El Código Civil de esa entidad permite en la actualidad la gestación subrogada.
Hasta el cierre de esta edición ningún ministro tenía el caso.
Hasta el cierre de esta edición ningún ministro tenía el caso. (Omar Franco)

México

El tema de la gestación asistida y subrogada llegó a la Suprema Corte de Justicia la Nación (SCJN), porque la Procuraduría General de la República (PGR) impugnó las reformas del Código Civil de Tabasco que permite a las mujeres de 25 a 35 años rentar sus vientres para que otros puedan ser padres.

Esta tendencia ya es una realidad y es común en países como Rusia, Estados Unidos, Ucrania y Canadá, práctica que es regulada por el Estado. En México, en redes sociales se puede observar que hay mujeres que ofertan sus vientres entre 10 mil y 100 mil pesos, pero sin la intervención de las autoridades.

La acción de inconstitucionalidad promovida por la PGR ingresó la noche del pasado miércoles, pero hasta el cierre de esta edición aún no era turnada a ningún ministro de la Corte, quien deberá decidir si la admite a trámite.

El 13 de enero de este año, el Congreso de Tabasco realizó reformas a su Código Civil para regular la gestación asistida y subrogada, a lo cual se opone la procuradora general de la República, Arely Gómez.

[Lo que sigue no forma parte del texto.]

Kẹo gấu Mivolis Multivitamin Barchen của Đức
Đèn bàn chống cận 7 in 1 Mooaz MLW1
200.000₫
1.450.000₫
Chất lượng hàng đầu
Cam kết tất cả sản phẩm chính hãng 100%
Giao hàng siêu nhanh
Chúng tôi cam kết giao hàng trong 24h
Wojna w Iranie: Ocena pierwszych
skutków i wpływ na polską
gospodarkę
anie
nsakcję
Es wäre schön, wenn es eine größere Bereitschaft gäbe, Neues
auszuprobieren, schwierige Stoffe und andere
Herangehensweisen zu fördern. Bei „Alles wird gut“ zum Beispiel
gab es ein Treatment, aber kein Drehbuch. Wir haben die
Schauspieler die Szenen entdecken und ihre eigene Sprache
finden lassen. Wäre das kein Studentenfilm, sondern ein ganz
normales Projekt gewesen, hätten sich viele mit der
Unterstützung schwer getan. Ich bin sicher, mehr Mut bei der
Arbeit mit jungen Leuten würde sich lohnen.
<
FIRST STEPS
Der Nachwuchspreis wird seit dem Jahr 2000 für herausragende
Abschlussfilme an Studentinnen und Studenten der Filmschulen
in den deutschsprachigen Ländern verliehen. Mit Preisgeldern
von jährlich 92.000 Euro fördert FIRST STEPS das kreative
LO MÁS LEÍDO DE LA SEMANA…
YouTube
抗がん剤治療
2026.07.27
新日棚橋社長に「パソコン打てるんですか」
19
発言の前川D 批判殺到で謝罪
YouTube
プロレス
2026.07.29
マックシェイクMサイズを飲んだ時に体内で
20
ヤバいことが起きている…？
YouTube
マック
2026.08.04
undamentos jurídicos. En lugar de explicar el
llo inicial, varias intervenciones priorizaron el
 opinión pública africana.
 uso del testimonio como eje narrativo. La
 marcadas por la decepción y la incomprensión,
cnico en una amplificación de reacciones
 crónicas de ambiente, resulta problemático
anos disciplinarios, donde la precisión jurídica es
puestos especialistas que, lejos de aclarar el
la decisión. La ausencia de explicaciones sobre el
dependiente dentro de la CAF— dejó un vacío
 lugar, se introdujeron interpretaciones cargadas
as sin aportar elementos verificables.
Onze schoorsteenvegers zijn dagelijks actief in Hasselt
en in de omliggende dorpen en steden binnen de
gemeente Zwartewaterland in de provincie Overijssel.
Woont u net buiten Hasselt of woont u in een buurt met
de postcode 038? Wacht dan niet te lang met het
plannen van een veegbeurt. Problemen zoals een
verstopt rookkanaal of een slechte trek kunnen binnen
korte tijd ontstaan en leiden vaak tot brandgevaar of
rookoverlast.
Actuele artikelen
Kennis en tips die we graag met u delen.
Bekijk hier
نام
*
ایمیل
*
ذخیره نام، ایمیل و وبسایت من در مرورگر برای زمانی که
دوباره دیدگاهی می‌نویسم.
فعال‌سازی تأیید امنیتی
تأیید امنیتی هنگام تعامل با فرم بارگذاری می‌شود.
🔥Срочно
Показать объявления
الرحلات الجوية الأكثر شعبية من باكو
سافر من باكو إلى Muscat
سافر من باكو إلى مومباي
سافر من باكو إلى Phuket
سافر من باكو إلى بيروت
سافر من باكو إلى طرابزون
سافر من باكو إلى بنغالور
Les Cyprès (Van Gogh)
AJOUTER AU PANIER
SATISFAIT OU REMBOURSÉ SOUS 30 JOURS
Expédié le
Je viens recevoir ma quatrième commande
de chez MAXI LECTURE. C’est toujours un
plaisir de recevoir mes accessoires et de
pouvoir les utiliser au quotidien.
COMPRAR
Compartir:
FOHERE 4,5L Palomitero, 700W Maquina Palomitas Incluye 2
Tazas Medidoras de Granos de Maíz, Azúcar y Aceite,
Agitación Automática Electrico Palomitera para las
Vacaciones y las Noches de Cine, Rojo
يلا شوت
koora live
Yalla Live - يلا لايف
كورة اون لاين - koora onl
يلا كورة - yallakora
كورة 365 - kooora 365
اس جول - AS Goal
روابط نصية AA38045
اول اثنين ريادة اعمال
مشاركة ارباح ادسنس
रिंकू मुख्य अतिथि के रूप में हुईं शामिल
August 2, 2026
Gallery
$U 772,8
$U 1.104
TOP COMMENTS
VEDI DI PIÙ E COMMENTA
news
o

Entre las modificaciones al citado código destaca el artículo 380 bis, que establece que la Secretaría de Salud del gobierno de Tabasco determinará el perfil clínico, psicológico y social de la “madre gestante” previamente a su contratación, para comprobar que su entorno social sea estable, libre de violencia y su condición física y psicológica sea favorable para el adecuado desarrollo de la gestación.

De igual manera, que ninguna mujer que padezca alcoholismo, drogadicción, tabaquismo o alguna toxicomanía podrá ser contratada como madre gestante.

Aclara que se entiende por reproducción humana asistida, “el conjunto de prácticas clínicas y biológicas para la creación de un nuevo ser humano, logrado mediante técnicas científicamente acreditadas y autorizadas por la legislación en materia de salud, realizadas con la intervención de personal de la salud, constituidas por métodos de fertilización de células germinales, gametos de uno o ambos sexos, además de la reproducción de cigotos y embriones, que permitan la procreación fuera del proceso biológico natural de la pareja infértil o estéril”.

Asimismo, se permite a los cónyuges o concubinos la inseminación o fecundación homóloga y heteróloga, es decir, que los gametos son aportados por ambos cónyuges o concubinos; y por fecundación heteróloga, aquella en que uno de los gametos es donado por un tercero y el otro gameto es aportado por uno de los cónyuges o concubinos.

“Solo será válido el consentimiento expresado en vida por algún cónyuge o por algún concubino, con las formalidades que este código exige, para los efectos de que sus gametos puedan ser utilizados después de su muerte en un procedimiento de inseminación”, indica.

El código deja claro que pueden ser contratadas como gestantes solo las mujeres de entre 25 y hasta 35 años de edad que tengan una buena salud biopsicosomática y que hayan dado su consentimiento de manera voluntaria para ser gestante subrogada o sustituta, habiendo adquirido plena información acerca del proceso, previa a la manifestación de su consentimiento.